Gesto serio firmando autógrafos, pero nada le aparta de lo que considera sus obligaciones, como tirarse una hora después de cada recorrido atendiendo a los aficionados más pequeños. En su rostro, la huella del bogey en el 9, el último de los 72 jugados esta semana en Chapultepec. Un borrón que le impidió, al menos, acabar en paz con el campo de México City. Porque Jon Rahm dejó lo mejor para el final y fue demasiado tarde para reclamar una recompensa.

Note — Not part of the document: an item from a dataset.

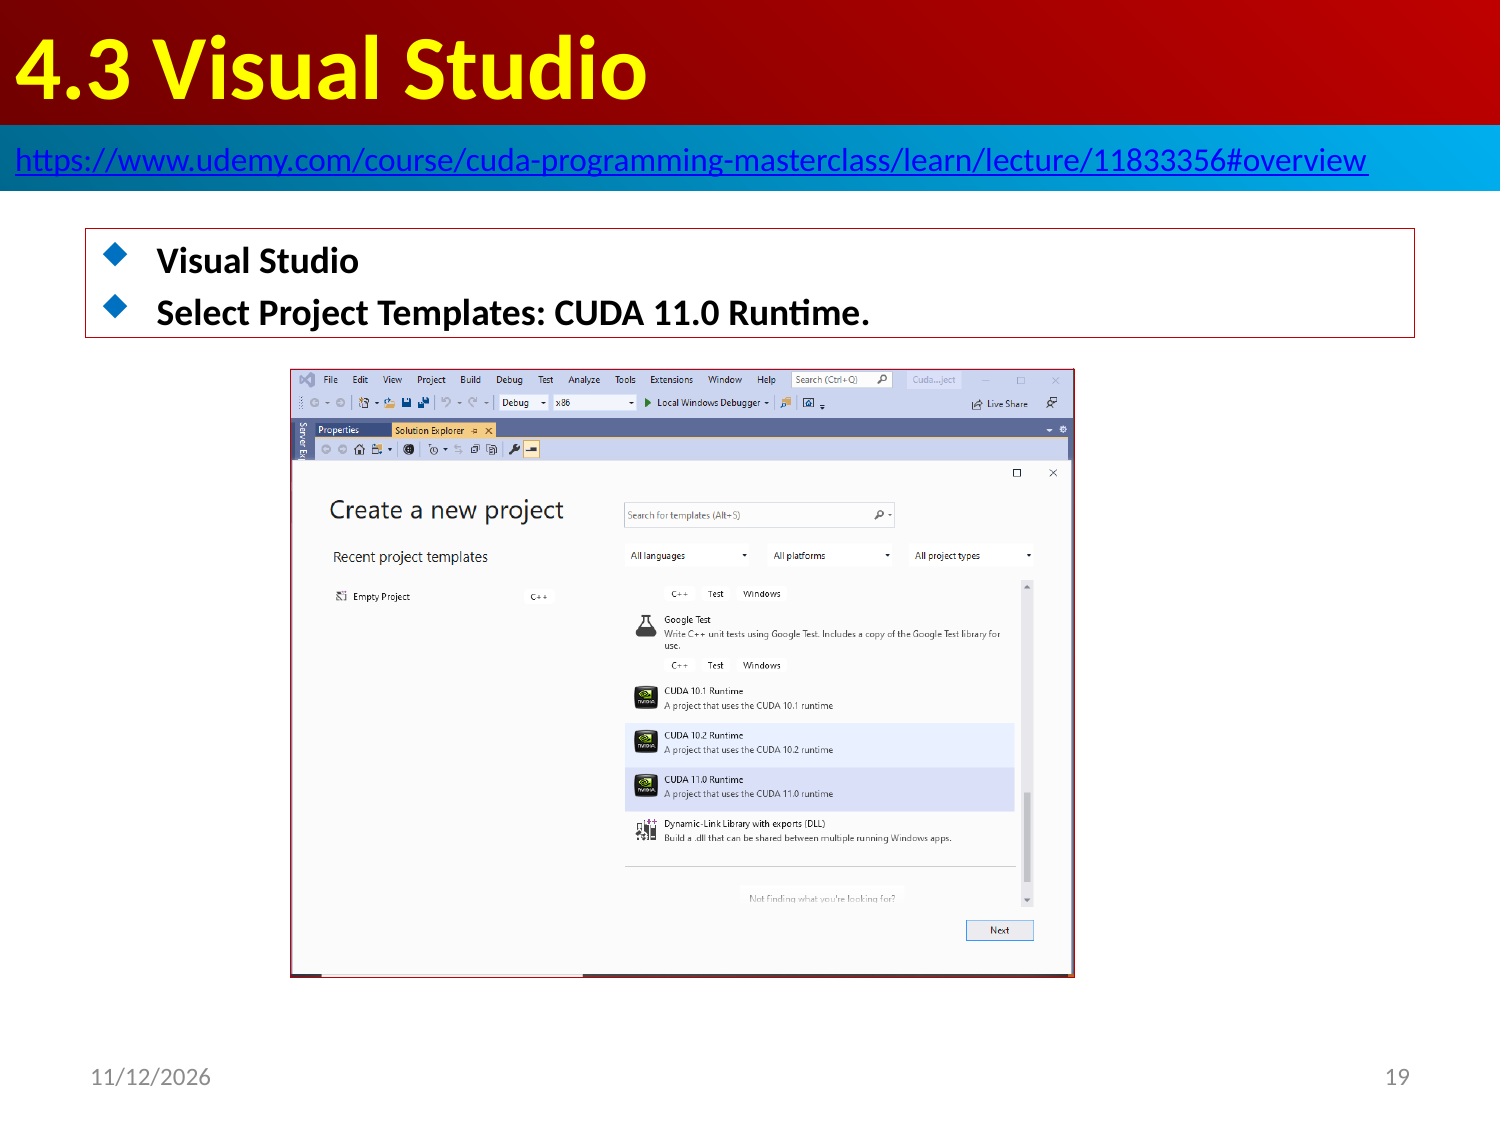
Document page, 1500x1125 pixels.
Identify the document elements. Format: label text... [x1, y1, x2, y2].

Con cuatro recorridos como el de ayer habría rondado a los perseguidores del inalcanzable Dustin Johnson y a estas horas seguiría colocando cuentas en su colección de Top10.

Porque por fin se pudo ver a un Rahm divertido con los palos en la mano. Y eso que no todo le salió a pedir de boca. Pero al menos sí logró lo que se había propuesto y entiende como vital en el escenario del Mundial de México, arrancar bien. Lo hizo con birdies al 10 y 11 basados en fortísimas salidas que le mantenían con el guion original revisado y validado. Acababa de poner en marcha una atracción de feria que concentraba lo mejor de su juego con apuntes nocivos. Un tripateo partiendo a diez metros de hoyo le puso el primer freno en el 12 y después de una buena recuperación al salir al rough en el par 3 del 13, en la siguiente bandera volvió a penar.

A diferencia de los días anteriores, Rahm cazó las dos primeras banderas de ambos tramos

Perdió de vista la bola desde el tee, por la derecha, más allá d la arboleda. Casi da con la clave del jeroglífico pero falló un putt de dos metros y medio para mantener el par y volvió de ese modo a la casilla de salida. Pero algo había cambiado. Se le percibía más confiado y constante, como acabaría demostrando con una colección de doce calles conquistadas y un green alcanzado con el primer impacto siendo un par 4. Se decidió a seguir atacando, apuntando descaradamente a trapo, lo que posibilitaron sus buenas salidas y una mejoría reconocible con los hierros en el juego medio. Birdies al 15 y 16 y control de la situación hasta rematar el primer bucle con -2 en el día y en la antesala de las tablas con el campo.

Si le sirvió la mentalización positiva cuando inició la vuelta, le sirvió de igual modo al afrontar el back nine. Fue en el 1 donde se plantó en el green con la propulsión del driver, generando una opción de eagle desde diez metros. Se quedó con la consolación de un birdie que unió al del 2, cuando pateó desde el fringe y atinó a seis pasos de distancia. Lo que parecieron siglos después, su tarjeta se leía en negativo. Una bendición para la vista que él agradeció como el que más.

Más trampas

Pero aún le quedaban trampas en el camino. En el 4, lo que reconoció después como una bola embarrada, dilapidó su segundo golpe partiendo de calle y se le comenzó a torcer el asunto desde el rough. Otra vez Chapultepec y el de Barrika de igual a igual. Fue cubriendo etapas, no pudo repetir la heroicidad de buscar en dos golpes el green del 6 con vuelo sin motor sobre el lago, en el 7 visitó su primer y único arenal y cuando todo parecía decidido en tablas, le cayó el bogey traicionero del 9 para rematar su tercer Mundial de México con +1.

En cabeza, poca historia. Dustin Johnson le puso un poco de intriga al dejarse puesto el freno de mano, pero nadie lo aprovechó y el estadounidense se serenó y con un -5 en los segundos nueve se escapó de un McIlroy también estelar en el sprint con seis birdies en siete hoyos hasta pinchar en la bandera final. Sergio García, el mejor español, compartió la sexta plaza.